Witam serdecznie

Jest to blog poświęcony mojemu psiakowi jamnikowi którego kocham ponad wszystko !Są tu zapiski z jego jamniczego życia i zdjęcia które udało mi się zrobić mimo niechęci fotografowanego obiektu :) Mam nadzieję ,że blog się spodoba i miło by było gdyby od czasu do czasu koś pozostawił tu po sobie swój komentarz a nie znikał jak kamfora ;p No ale nie będę marudzić,miłego zwiedzania po Miowym życiu .Pozdrawiam serdecznie

sobota, 24 grudnia 2011


Moje (Nasze)pierwsze Święta 

Pani dziś od rana krzątała się w kuchni, gotowała jakieś pyszności bo pachniało co niemiara:)Chciałem posmakować tych frykasów ale wszystko było wysoko ułożone na półkach a Ja tam nie sięgam,wiadomo czemu...Mimo to moja Pańcia od czasu do czasu czestowała mnie czymś pysznym.Ku jej zdziwieniu zasmakował mi groszek,to takie zielone kuleczki podobne do moich chrupek w misce ale było o wiele miększe i nie chrupały.Pani powiedziała że skoro mi to tak zasmakowało to będzie mi to dawała częściej z mięskiem,abym miał więcej witaminek i był zdrowszy ,bo Ja ostatnio często choruję.I wtedy nie mogę bawić się z Baronkiem a to jest najgorsze.Gdy skończyła gotowanie to zaczęła latać po mieszkaniu z czymś czego bardzo nie lubię i trochę się boję bo wydaje to tak głośnie dziwne dźwięki których nie mogę znieść.Nie lubię tego od szczeniaka i najchętniej kryję się wtedy w łazience i czekam aż Pani schowa tego potwora z długim nosem do szafy.Później Pańcia zajęła się myciem podłogi,jak dla mnie było czysto poza tym często jej pomagałem sprzątać zjadając z podłogi smaczne okruszki i to co przypadkiem spadło na te podłogę.

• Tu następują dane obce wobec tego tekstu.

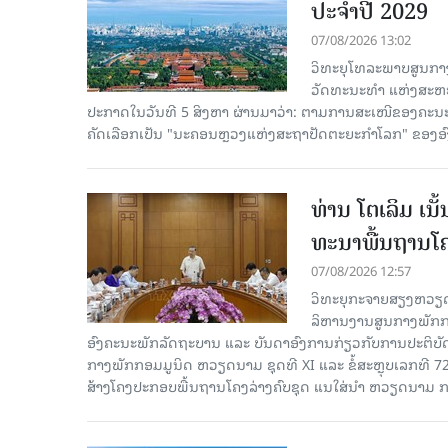
ປະຈຳປີ 2029
07/08/2026 13:02
ວິທະຍຸໂທລະພາບສູນກາງ
ວັດທະນະທຳ ແຫ່ງສະຫະປະ
ປະກາດໃນວັນທີ 5 ສິງຫາ ຜ່ານມາວ່າ: ຕາມການສະເໜີຂອງຄະນະ
ຄັດ​ເລືອກເປັນ "ນະຄອນຫຼວງແຫ່ງສະຖາປັດຕະຍະກຳໂລກ" ຂອງອ
ທ່ານ ໂຕ​ເລິມ ເນ
ທະ​ນາ​ພື້ນ​ຖານ​ໂ
07/08/2026 12:57
ວິທະຍຸກະຈາຍສຽງຫວຽດນາມລ
ລິ​ຫານ​ງານ​ສູນ​ກາງ​ພັກ
ອົງ​ຄະ​ນະ​ພັກ​ລັດ​ຖະ​ບານ ແລະ ບັນ​ດາ​ອົງ​ການ​ກ່ຽວ​ກັບ​ການ​ປະ​ຕິ​
ກາງ​ພັກ​ກອມ​ມູ​ນິດ ຫວຽດ​ນາມ ຊຸດ​ທີ XI ແລະ ຂໍ້​ສະ​ຫຼຸບ​ເລກ​ທີ 72
ສ້າງ​ໂຄງ​ປະ​ກອບ​ພື້ນ​ຖານ​ໂຄງ​ລ່າງຄົບ​ຊຸດ ແນ​ໃສ່​ນຳ ຫວຽດ​ນາມ ກ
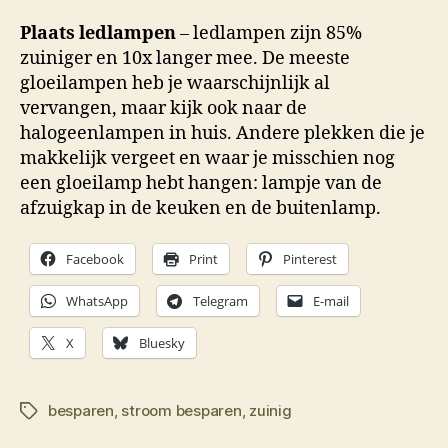
Plaats ledlampen
– ledlampen zijn 85%
zuiniger en 10x langer mee. De meeste
gloeilampen heb je waarschijnlijk al
vervangen, maar kijk ook naar de
halogeenlampen in huis. Andere plekken die je
makkelijk vergeet en waar je misschien nog
een gloeilamp hebt hangen: lampje van de
afzuigkap in de keuken en de buitenlamp.
Facebook
Print
Pinterest
WhatsApp
Telegram
E-mail
X
Bluesky
besparen
,
stroom besparen
,
zuinig
Tags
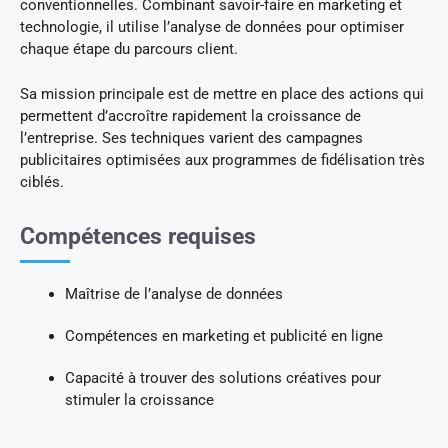
conventionnelles. Combinant savoir-faire en marketing et
technologie, il utilise l’analyse de données pour optimiser
chaque étape du parcours client.
Sa mission principale est de mettre en place des actions qui
permettent d’accroître rapidement la croissance de
l’entreprise. Ses techniques varient des campagnes
publicitaires optimisées aux programmes de fidélisation très
ciblés.
Compétences requises
Maîtrise de l’analyse de données
Compétences en marketing et publicité en ligne
Capacité à trouver des solutions créatives pour
stimuler la croissance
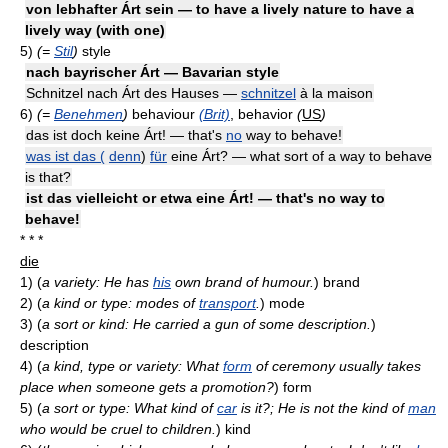
von lebhafter Árt sein — to have a lively nature to have a
lively way (with one)
5)
(=
Stil
)
style
nach bayrischer Árt — Bavarian style
Schnitzel nach Árt des Hauses —
schnitzel
à la maison
6)
(=
Benehmen
)
behaviour
(Brit)
, behavior
(
US
)
das ist doch keine Árt! — that's
no
way to behave!
was ist das (
denn
)
für
eine Árt? — what sort of a way to behave
is that?
ist das vielleicht or etwa eine Árt! — that's no way to
behave!
* * *
die
1)
(
a variety: He has
his
own brand of humour.
)
brand
2)
(
a kind or type: modes of
transport
.
)
mode
3)
(
a sort or kind: He carried a gun of some description.
)
description
4)
(
a kind, type or variety: What
form
of ceremony usually takes
place when someone gets a promotion?
)
form
5)
(
a sort or type: What kind of
car
is it?; He is not the kind of
man
who would be cruel to children.
)
kind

Nudziłem się strasznie ale co mi pozostało.Leżałem sobie na kocyku i drzemałem.Czekałem aż Pani znajdzie dla mnie czas na zabawę i się doczekałem,moja kochana Pani ,wie że na nią czekałem.Pobawiła się ze mną moimi nowymi piłeczkami które dostałem od cioci Ani a w sumie to od Baronka który jej dał do zrozumienia że woli bym to Ja się nimi bawił bo mu nie pasują.Są fajne i mają takie troszkę denerwujące mnie futerko które staram się zdrapać ale Pani się wtedy denerwuje i mówi że"Nie wolno ,bo zniszczysz piłeczkę" więc by się na mnie nie gniewała nie robię tego gdy mnie widzi bo jak nie widzi to inna sprawa:)Wreszcie w domu się uspokoiło i Pan i Pani zasiedli do stołu z smakowitymi potrawami,też chciałem jeść to co Oni ale znów mi nie pozwolono<foch> siedziałem więc grzecznie i patrzałem na nich swoim spojrzeniem o nazwie"Jestem taki głodny,ja też chce jeść"Pani nie mogła już wytrzymać i podzieliła się ze mną rybą ale ta była smażona .bo moja co leżała w misce była gotowana i jakoś mi nie smakowała.Smażona jest smaczniejsza bo z tłuszczykiem.Dostałem potem mnóstwo całusów i coś co się nazywa prezent.Pani często robi mi prezenty więc i teraz się ucieszyłem że coś dostanę.Dostałem coś czego jeszcze nie miałem,ale mi się spodobało.Pani mówi na to ogonek.Mam nadzieję że to nie jest ogonek jakiegoś pieska bo już więcej tego nie wezmę do pyszczka:) Ale póki co tomi smakuje i ważne by było co pogryźć.Dostałem też pałeczkę która Pani mi tez często kupuje bo ma smaczne mięsne nadzienie i szybko staram się do niego dostać.Pani wzięła aparat i złapała mnie gdy gryzłem sobie ten"ogon". Powiedziała do Pana by zrobił Mi i jej zdjęcie na pamiątkę.Nie lubię zdjęć ale skoro dała mi taki fajny prezent to i dla niej coś mogę zrobić,więc chwilę wytrzymałem i zniosłem te zdjęcia.Pani całowała mnie i mówiła ze to Ja jestem jej najlepszym prezentem jaki mogła dostać,cieszę się że mam taki fajny dom,choć czasami myślę o mojej mamie i rodzeństwie...jak im się powiodło???